If you would like the build the binary yourself, you can do so using these commands:
```bash
$ git clone https://github.com/carlvoller/excel-rs
$ cargo build --release
$ ./target/release/cli-excel-rs csv --in my_csv.csv --out my_excel.xlsx
```

## Rust
TODO: Add rust documentation

## Benchmarks
With a focus on squeezing out as much performance as possible, **py-excel-rs** is up to **45.5x** faster than `pandas` and **12.5x** faster than the fastest `xlsx` writer on pip.

**cli-excel-rs** also managed to out perform [csv2xlsx](https://github.com/mentax/csv2xlsx?tab=readme-ov-file), the most poopular csv to xlsx tool.
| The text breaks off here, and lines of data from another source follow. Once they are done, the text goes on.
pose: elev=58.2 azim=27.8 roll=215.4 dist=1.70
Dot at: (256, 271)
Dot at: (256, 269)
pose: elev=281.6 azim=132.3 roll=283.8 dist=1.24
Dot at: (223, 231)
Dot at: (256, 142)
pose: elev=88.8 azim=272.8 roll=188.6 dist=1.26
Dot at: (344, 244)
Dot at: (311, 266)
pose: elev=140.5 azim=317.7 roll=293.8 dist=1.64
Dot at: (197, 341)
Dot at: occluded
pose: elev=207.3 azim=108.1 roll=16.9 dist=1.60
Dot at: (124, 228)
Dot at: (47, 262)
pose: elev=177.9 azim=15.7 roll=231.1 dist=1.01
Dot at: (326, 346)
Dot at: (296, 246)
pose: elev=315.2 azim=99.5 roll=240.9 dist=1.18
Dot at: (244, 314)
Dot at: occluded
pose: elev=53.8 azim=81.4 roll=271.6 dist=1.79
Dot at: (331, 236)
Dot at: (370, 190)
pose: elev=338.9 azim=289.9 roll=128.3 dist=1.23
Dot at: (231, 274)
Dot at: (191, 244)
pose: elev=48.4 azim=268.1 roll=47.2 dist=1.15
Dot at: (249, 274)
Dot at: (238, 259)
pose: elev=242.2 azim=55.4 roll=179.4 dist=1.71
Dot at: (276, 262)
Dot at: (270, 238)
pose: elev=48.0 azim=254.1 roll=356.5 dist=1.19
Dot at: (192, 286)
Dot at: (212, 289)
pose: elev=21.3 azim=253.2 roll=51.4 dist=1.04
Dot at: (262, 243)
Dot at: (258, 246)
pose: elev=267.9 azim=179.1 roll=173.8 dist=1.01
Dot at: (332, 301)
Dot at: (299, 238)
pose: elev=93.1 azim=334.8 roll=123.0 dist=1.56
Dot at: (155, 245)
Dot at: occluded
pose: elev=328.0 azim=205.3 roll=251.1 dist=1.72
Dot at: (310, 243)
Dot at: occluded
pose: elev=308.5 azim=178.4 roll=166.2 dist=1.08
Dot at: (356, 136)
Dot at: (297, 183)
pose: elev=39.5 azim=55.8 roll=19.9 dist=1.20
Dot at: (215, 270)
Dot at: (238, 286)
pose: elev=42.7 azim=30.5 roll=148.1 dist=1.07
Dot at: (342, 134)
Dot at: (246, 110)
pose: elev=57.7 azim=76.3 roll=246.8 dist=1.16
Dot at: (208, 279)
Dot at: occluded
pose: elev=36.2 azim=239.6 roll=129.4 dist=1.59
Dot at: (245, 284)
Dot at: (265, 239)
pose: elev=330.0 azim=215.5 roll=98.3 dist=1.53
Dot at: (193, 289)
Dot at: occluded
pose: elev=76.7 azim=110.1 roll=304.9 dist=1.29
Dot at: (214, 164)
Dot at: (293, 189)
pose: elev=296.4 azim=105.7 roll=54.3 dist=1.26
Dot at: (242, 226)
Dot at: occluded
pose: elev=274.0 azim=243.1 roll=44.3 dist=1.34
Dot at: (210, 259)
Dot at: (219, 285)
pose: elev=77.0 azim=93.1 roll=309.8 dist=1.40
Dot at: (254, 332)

It is up to **12x** faster given the same dataset.

These tests used a sample dataset from [DataBlist](https://www.datablist.com/learn/csv/download-sample-csv-files) that contained 1,000,000 rows and 9 columns.

Tests were conducted on an Macbook Pro M1 Max with 64GB of RAM

### Python 

#### py-excel-rs (2.89s)
```bash
$ time python test-py-excel-rs.py
python3 test-py-excel-rs.py  2.00s user 0.18s system 99% cpu 2.892 total
```

#### openpyxl (97.38s)
```bash
$ time python test-openpyxl.py
python3 test-openpyxl.py  94.48s user 2.39s system 99% cpu 1:37.38 total
```

#### pandas `to_excel()` (131.24s)
```bash
$ time python test-pandas.py
python3 test-pandas.py  127.99s user 2.75s system 99% cpu 2:11.24 total
```

#### pandas `to_excel(engine="xlsxwriter")` (82.29s)
```bash
$ time python test-pandas-xlsxwriter.py
python3 test-pandas-xlsxwriter.py  76.86s user 1.95s system 95% cpu 1:22.29 total
```

#### xlsxwriter (42.543s)
```bash
$ time python test-xlsxwriter.py
python3 test-xlsxwriter.py  41.58s user 0.81s system 99% cpu 42.543 total
```

#### pyexcelerate (35.821s)
```bash
$ time python test-pyexcelerate.py
python3 test-pyexcelerate.py  35.27s user 0.33s system 99% cpu 35.821 total
```

### Command Line Tools

#### cli-excel-rs (2.756s)
```bash
$ time ./cli-excel-rs csv --in organizations-1000000.csv --out results.xlsx
./cli-excel-rs csv --in organizations-1000000.csv --out 2.69s user 0.07s system 99% cpu 2.756 total
```

#### [csv2xlsx](https://github.com/mentax/csv2xlsx?tab=readme-ov-file)  (33.74s)
```bash
$ time ./csv2xlsx --output results.xlsx organizations-1000000.csv
./csv2xlsx --output results.xlsx organizations-1000000.csv  57.63s user 1.62s system 175% cpu 33.740 total
```

### Rust

TODO: Add Rust Benchmark comparisons to rust_xlsxwriter, etc.